Research in the Neuropathology and Microscopy Lab is targeting breakthroughs in understanding neurological diseases, which are made possible through brain bank donations from families affected by these neurological disorders. Mayo Clinic's brain bank currently has more than 7,000 specimens and provides a special resource for investigators engaged in ongoing studies at Mayo Clinic, as well as across the U.S., Canada and internationally.
- ALS and frontotemporal degeneration with TDP-43 pathology. More recently, the lab's neuropathologic research has focused on amyotrophic lateral sclerosis (ALS, or Lou Gehrig's disease) and frontotemporal degeneration with TDP-43 pathology. Transgenic mice that model Alzheimer's disease and other neurodegenerative disorders are also studied as part of efforts to better understand these disorders and develop new treatments.
- Einstein Aging Study. The Neuropathology and Microscopy Lab contributes to the Brain Bank Program as part of the Einstein Aging Study.

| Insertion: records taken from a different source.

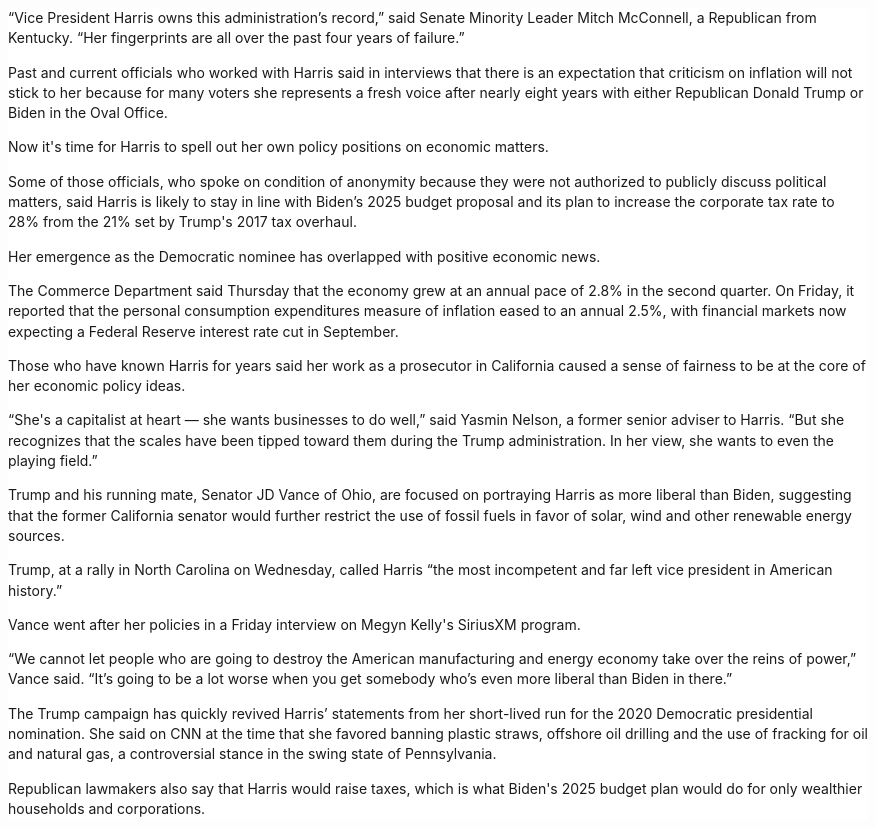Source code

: 
“Vice President Harris owns this administration’s record,” said Senate Minority Leader Mitch McConnell, a Republican from Kentucky. “Her fingerprints are all over the past four years of failure.”


Past and current officials who worked with Harris said in interviews that there is an expectation that criticism on inflation will not stick to her because for many voters she represents a fresh voice after nearly eight years with either Republican Donald Trump or Biden in the Oval Office.


Now it's time for Harris to spell out her own policy positions on economic matters.


Some of those officials, who spoke on condition of anonymity because they were not authorized to publicly discuss political matters, said Harris is likely to stay in line with Biden’s 2025 budget proposal and its plan to increase the corporate tax rate to 28% from the 21% set by Trump's 2017 tax overhaul.


Her emergence as the Democratic nominee has overlapped with positive economic news.


The Commerce Department said Thursday that the economy grew at an annual pace of 2.8% in the second quarter. On Friday, it reported that the personal consumption expenditures measure of inflation eased to an annual 2.5%, with financial markets now expecting a Federal Reserve interest rate cut in September.




Those who have known Harris for years said her work as a prosecutor in California caused a sense of fairness to be at the core of her economic policy ideas.


“She's a capitalist at heart — she wants businesses to do well,” said Yasmin Nelson, a former senior adviser to Harris. “But she recognizes that the scales have been tipped toward them during the Trump administration. In her view, she wants to even the playing field.”


Trump and his running mate, Senator JD Vance of Ohio, are focused on portraying Harris as more liberal than Biden, suggesting that the former California senator would further restrict the use of fossil fuels in favor of solar, wind and other renewable energy sources.


Trump, at a rally in North Carolina on Wednesday, called Harris “the most incompetent and far left vice president in American history.”


Vance went after her policies in a Friday interview on Megyn Kelly's SiriusXM program.


“We cannot let people who are going to destroy the American manufacturing and energy economy take over the reins of power,” Vance said. “It’s going to be a lot worse when you get somebody who’s even more liberal than Biden in there.”


The Trump campaign has quickly revived Harris’ statements from her short-lived run for the 2020 Democratic presidential nomination. She said on CNN at the time that she favored banning plastic straws, offshore oil drilling and the use of fracking for oil and natural gas, a controversial stance in the swing state of Pennsylvania.


Republican lawmakers also say that Harris would raise taxes, which is what Biden's 2025 budget plan would do for only wealthier households and corporations.
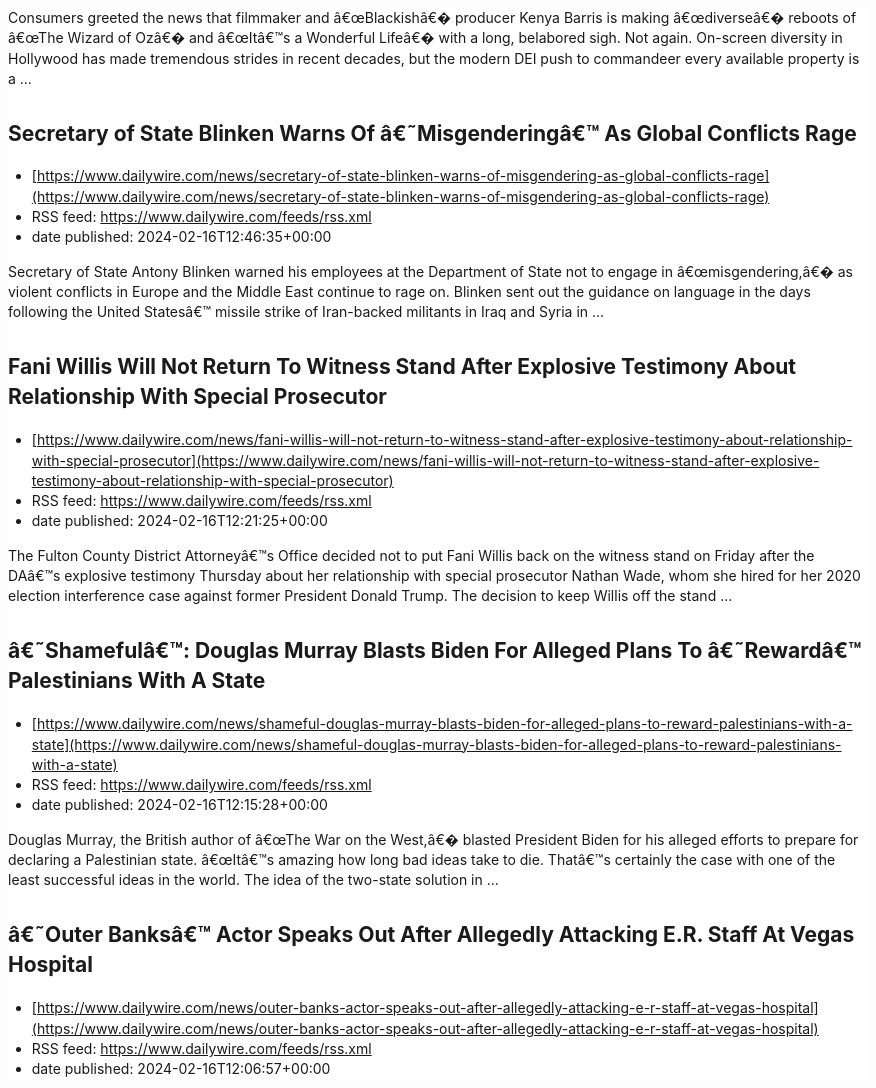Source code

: Consumers greeted the news that filmmaker and â€œBlackishâ€� producer Kenya Barris is making â€œdiverseâ€� reboots of â€œThe Wizard of Ozâ€� and â€œItâ€™s a Wonderful Lifeâ€� with a long, belabored sigh. Not again. On-screen diversity in Hollywood has made tremendous strides in recent decades, but the modern DEI push to commandeer every available property is a ...

## Secretary of State Blinken Warns Of â€˜Misgenderingâ€™ As Global Conflicts Rage
 - [https://www.dailywire.com/news/secretary-of-state-blinken-warns-of-misgendering-as-global-conflicts-rage](https://www.dailywire.com/news/secretary-of-state-blinken-warns-of-misgendering-as-global-conflicts-rage)
 - RSS feed: https://www.dailywire.com/feeds/rss.xml
 - date published: 2024-02-16T12:46:35+00:00

Secretary of State Antony Blinken warned his employees at the Department of State not to engage in â€œmisgendering,â€� as violent conflicts in Europe and the Middle East continue to rage on. Blinken sent out the guidance on language in the days following the United Statesâ€™ missile strike of Iran-backed militants in Iraq and Syria in ...

## Fani Willis Will Not Return To Witness Stand After Explosive Testimony About Relationship With Special Prosecutor
 - [https://www.dailywire.com/news/fani-willis-will-not-return-to-witness-stand-after-explosive-testimony-about-relationship-with-special-prosecutor](https://www.dailywire.com/news/fani-willis-will-not-return-to-witness-stand-after-explosive-testimony-about-relationship-with-special-prosecutor)
 - RSS feed: https://www.dailywire.com/feeds/rss.xml
 - date published: 2024-02-16T12:21:25+00:00

The Fulton County District Attorneyâ€™s Office decided not to put Fani Willis back on the witness stand on Friday after the DAâ€™s explosive testimony Thursday about her relationship with special prosecutor Nathan Wade, whom she hired for her 2020 election interference case against former President Donald Trump. The decision to keep Willis off the stand ...

## â€˜Shamefulâ€™: Douglas Murray Blasts Biden For Alleged Plans To â€˜Rewardâ€™ Palestinians With A State
 - [https://www.dailywire.com/news/shameful-douglas-murray-blasts-biden-for-alleged-plans-to-reward-palestinians-with-a-state](https://www.dailywire.com/news/shameful-douglas-murray-blasts-biden-for-alleged-plans-to-reward-palestinians-with-a-state)
 - RSS feed: https://www.dailywire.com/feeds/rss.xml
 - date published: 2024-02-16T12:15:28+00:00

Douglas Murray, the British author of â€œThe War on the West,â€� blasted President Biden for his alleged efforts to prepare for declaring a Palestinian state. â€œItâ€™s amazing how long bad ideas take to die. Thatâ€™s certainly the case with one of the least successful ideas in the world. The idea of the two-state solution in ...

## â€˜Outer Banksâ€™ Actor Speaks Out After Allegedly Attacking E.R. Staff At Vegas Hospital
 - [https://www.dailywire.com/news/outer-banks-actor-speaks-out-after-allegedly-attacking-e-r-staff-at-vegas-hospital](https://www.dailywire.com/news/outer-banks-actor-speaks-out-after-allegedly-attacking-e-r-staff-at-vegas-hospital)
 - RSS feed: https://www.dailywire.com/feeds/rss.xml
 - date published: 2024-02-16T12:06:57+00:00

- Disorders in tau pathology. Dr. Dickson has studied disorders with tau pathology in collaboration with Shu-Hui C. Yen, Ph.D., a colleague at Mayo Clinic in Florida, for more than two decades. The major tauopathies studied are corticobasal degeneration, progressive supranuclear palsy, Pick's disease, and frontotemporal dementia linked to tau mutations. Many such cases are obtained through the CurePSP Brain Bank at Mayo Clinic in Florida, which Dr. Dickson also supervises.
- Genetic studies. These studies comprise an increasingly important aspect of neuropathologic research as new genes and genetic risk factors are discovered for Alzheimer's disease and the other major neurodegenerative disorders. Genetic studies are performed on brain-derived DNA by Mayo Clinic collaborators, including Rosa Rademakers, Ph.D.; Owen A. Ross, Ph.D.; Nilufer Ertekin-Taner, M.D., Ph.D.; Steven G. Younkin, M.D., Ph.D.; and investigators at other institutions.